== Activity ==
Please reproduce every entry, keeping each one exact.

-- Given records follows --

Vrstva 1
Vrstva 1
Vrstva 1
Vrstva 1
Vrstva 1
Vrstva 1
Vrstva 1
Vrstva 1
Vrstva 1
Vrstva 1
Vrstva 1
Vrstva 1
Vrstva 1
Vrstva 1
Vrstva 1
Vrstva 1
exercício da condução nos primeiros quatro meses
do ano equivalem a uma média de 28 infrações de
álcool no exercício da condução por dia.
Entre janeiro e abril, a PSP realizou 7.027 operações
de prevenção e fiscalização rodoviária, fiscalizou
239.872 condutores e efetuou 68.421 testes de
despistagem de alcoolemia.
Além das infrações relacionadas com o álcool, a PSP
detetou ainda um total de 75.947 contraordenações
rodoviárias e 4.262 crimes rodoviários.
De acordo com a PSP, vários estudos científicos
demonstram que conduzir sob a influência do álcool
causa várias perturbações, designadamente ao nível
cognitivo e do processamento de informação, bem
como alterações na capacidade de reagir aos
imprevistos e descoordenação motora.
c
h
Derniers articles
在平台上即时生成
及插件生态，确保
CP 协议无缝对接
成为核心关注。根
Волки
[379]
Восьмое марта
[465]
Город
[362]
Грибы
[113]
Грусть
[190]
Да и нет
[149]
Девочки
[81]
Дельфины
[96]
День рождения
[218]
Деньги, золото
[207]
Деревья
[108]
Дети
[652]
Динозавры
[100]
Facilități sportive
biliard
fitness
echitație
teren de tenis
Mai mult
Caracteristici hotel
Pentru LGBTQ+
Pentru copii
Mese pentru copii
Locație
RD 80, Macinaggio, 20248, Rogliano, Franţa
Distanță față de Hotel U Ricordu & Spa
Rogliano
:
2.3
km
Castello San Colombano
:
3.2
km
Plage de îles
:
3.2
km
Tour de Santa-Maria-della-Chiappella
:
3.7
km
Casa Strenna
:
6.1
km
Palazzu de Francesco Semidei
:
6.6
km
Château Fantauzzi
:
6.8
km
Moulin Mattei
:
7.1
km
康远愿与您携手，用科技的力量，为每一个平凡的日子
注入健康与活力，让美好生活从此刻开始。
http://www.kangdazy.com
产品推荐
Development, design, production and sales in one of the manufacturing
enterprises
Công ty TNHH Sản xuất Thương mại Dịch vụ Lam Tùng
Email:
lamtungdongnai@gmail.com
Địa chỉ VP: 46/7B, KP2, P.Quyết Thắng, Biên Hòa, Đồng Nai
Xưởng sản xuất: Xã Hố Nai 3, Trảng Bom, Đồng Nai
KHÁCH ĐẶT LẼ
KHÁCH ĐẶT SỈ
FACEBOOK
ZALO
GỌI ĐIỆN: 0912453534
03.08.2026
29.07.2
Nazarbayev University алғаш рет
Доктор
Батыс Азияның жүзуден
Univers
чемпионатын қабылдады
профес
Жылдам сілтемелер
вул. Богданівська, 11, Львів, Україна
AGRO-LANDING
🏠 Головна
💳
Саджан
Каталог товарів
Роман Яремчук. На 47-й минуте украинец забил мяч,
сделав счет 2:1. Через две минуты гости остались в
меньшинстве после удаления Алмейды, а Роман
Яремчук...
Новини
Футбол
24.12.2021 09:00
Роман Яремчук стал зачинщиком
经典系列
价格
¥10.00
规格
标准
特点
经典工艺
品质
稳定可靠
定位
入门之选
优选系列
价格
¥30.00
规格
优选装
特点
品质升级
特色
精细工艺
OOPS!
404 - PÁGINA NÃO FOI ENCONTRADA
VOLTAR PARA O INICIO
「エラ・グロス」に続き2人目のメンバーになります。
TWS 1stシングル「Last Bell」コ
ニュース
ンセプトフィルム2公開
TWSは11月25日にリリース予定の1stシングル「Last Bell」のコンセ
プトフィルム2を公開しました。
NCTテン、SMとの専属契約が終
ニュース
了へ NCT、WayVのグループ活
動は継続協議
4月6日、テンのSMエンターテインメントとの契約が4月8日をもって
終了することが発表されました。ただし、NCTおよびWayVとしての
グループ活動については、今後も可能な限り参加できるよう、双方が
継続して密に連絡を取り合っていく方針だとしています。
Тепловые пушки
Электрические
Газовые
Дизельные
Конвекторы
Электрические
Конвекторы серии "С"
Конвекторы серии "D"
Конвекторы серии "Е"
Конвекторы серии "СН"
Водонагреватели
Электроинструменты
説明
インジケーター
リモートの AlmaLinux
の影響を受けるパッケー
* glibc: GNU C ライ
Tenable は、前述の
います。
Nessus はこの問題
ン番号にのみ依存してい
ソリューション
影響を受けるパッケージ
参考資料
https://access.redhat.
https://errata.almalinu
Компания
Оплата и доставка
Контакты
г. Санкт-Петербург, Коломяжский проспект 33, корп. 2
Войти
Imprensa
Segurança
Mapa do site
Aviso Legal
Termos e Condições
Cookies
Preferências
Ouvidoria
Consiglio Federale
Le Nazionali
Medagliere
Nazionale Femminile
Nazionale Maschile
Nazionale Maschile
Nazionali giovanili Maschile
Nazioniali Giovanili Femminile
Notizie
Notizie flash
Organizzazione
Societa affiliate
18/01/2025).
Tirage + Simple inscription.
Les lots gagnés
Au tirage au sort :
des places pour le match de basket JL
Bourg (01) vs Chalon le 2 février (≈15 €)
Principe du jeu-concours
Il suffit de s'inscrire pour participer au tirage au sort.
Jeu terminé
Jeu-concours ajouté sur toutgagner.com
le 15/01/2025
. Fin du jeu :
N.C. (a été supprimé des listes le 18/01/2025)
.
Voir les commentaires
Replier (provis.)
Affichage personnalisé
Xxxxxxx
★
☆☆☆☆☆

-- Given records concluded --

== Problem solution ==
Vrstva 1
Vrstva 1
Vrstva 1
Vrstva 1
Vrstva 1
Vrstva 1
Vrstva 1
Vrstva 1
Vrstva 1
Vrstva 1
Vrstva 1
Vrstva 1
Vrstva 1
Vrstva 1
Vrstva 1
Vrstva 1
exercício da condução nos primeiros quatro meses
do ano equivalem a uma média de 28 infrações de
álcool no exercício da condução por dia.
Entre janeiro e abril, a PSP realizou 7.027 operações
de prevenção e fiscalização rodoviária, fiscalizou
239.872 condutores e efetuou 68.421 testes de
despistagem de alcoolemia.
Além das infrações relacionadas com o álcool, a PSP
detetou ainda um total de 75.947 contraordenações
rodoviárias e 4.262 crimes rodoviários.
De acordo com a PSP, vários estudos científicos
demonstram que conduzir sob a influência do álcool
causa várias perturbações, designadamente ao nível
cognitivo e do processamento de informação, bem
como alterações na capacidade de reagir aos
imprevistos e descoordenação motora.
c
h
Derniers articles
在平台上即时生成
及插件生态，确保
CP 协议无缝对接
成为核心关注。根
Волки
[379]
Восьмое марта
[465]
Город
[362]
Грибы
[113]
Грусть
[190]
Да и нет
[149]
Девочки
[81]
Дельфины
[96]
День рождения
[218]
Деньги, золото
[207]
Деревья
[108]
Дети
[652]
Динозавры
[100]
Facilități sportive
biliard
fitness
echitație
teren de tenis
Mai mult
Caracteristici hotel
Pentru LGBTQ+
Pentru copii
Mese pentru copii
Locație
RD 80, Macinaggio, 20248, Rogliano, Franţa
Distanță față de Hotel U Ricordu & Spa
Rogliano
:
2.3
km
Castello San Colombano
:
3.2
km
Plage de îles
:
3.2
km
Tour de Santa-Maria-della-Chiappella
:
3.7
km
Casa Strenna
:
6.1
km
Palazzu de Francesco Semidei
:
6.6
km
Château Fantauzzi
:
6.8
km
Moulin Mattei
:
7.1
km
康远愿与您携手，用科技的力量，为每一个平凡的日子
注入健康与活力，让美好生活从此刻开始。
http://www.kangdazy.com
产品推荐
Development, design, production and sales in one of the manufacturing
enterprises
Công ty TNHH Sản xuất Thương mại Dịch vụ Lam Tùng
Email:
lamtungdongnai@gmail.com
Địa chỉ VP: 46/7B, KP2, P.Quyết Thắng, Biên Hòa, Đồng Nai
Xưởng sản xuất: Xã Hố Nai 3, Trảng Bom, Đồng Nai
KHÁCH ĐẶT LẼ
KHÁCH ĐẶT SỈ
FACEBOOK
ZALO
GỌI ĐIỆN: 0912453534
03.08.2026
29.07.2
Nazarbayev University алғаш рет
Доктор
Батыс Азияның жүзуден
Univers
чемпионатын қабылдады
профес
Жылдам сілтемелер
вул. Богданівська, 11, Львів, Україна
AGRO-LANDING
🏠 Головна
💳
Саджан
Каталог товарів
Роман Яремчук. На 47-й минуте украинец забил мяч,
сделав счет 2:1. Через две минуты гости остались в
меньшинстве после удаления Алмейды, а Роман
Яремчук...
Новини
Футбол
24.12.2021 09:00
Роман Яремчук стал зачинщиком
经典系列
价格
¥10.00
规格
标准
特点
经典工艺
品质
稳定可靠
定位
入门之选
优选系列
价格
¥30.00
规格
优选装
特点
品质升级
特色
精细工艺
OOPS!
404 - PÁGINA NÃO FOI ENCONTRADA
VOLTAR PARA O INICIO
「エラ・グロス」に続き2人目のメンバーになります。
TWS 1stシングル「Last Bell」コ
ニュース
ンセプトフィルム2公開
TWSは11月25日にリリース予定の1stシングル「Last Bell」のコンセ
プトフィルム2を公開しました。
NCTテン、SMとの専属契約が終
ニュース
了へ NCT、WayVのグループ活
動は継続協議
4月6日、テンのSMエンターテインメントとの契約が4月8日をもって
終了することが発表されました。ただし、NCTおよびWayVとしての
グループ活動については、今後も可能な限り参加できるよう、双方が
継続して密に連絡を取り合っていく方針だとしています。
Тепловые пушки
Электрические
Газовые
Дизельные
Конвекторы
Электрические
Конвекторы серии "С"
Конвекторы серии "D"
Конвекторы серии "Е"
Конвекторы серии "СН"
Водонагреватели
Электроинструменты
説明
インジケーター
リモートの AlmaLinux
の影響を受けるパッケー
* glibc: GNU C ライ
Tenable は、前述の
います。
Nessus はこの問題
ン番号にのみ依存してい
ソリューション
影響を受けるパッケージ
参考資料
https://access.redhat.
https://errata.almalinu
Компания
Оплата и доставка
Контакты
г. Санкт-Петербург, Коломяжский проспект 33, корп. 2
Войти
Imprensa
Segurança
Mapa do site
Aviso Legal
Termos e Condições
Cookies
Preferências
Ouvidoria
Consiglio Federale
Le Nazionali
Medagliere
Nazionale Femminile
Nazionale Maschile
Nazionale Maschile
Nazionali giovanili Maschile
Nazioniali Giovanili Femminile
Notizie
Notizie flash
Organizzazione
Societa affiliate
18/01/2025).
Tirage + Simple inscription.
Les lots gagnés
Au tirage au sort :
des places pour le match de basket JL
Bourg (01) vs Chalon le 2 février (≈15 €)
Principe du jeu-concours
Il suffit de s'inscrire pour participer au tirage au sort.
Jeu terminé
Jeu-concours ajouté sur toutgagner.com
le 15/01/2025
. Fin du jeu :
N.C. (a été supprimé des listes le 18/01/2025)
.
Voir les commentaires
Replier (provis.)
Affichage personnalisé
Xxxxxxx
★
☆☆☆☆☆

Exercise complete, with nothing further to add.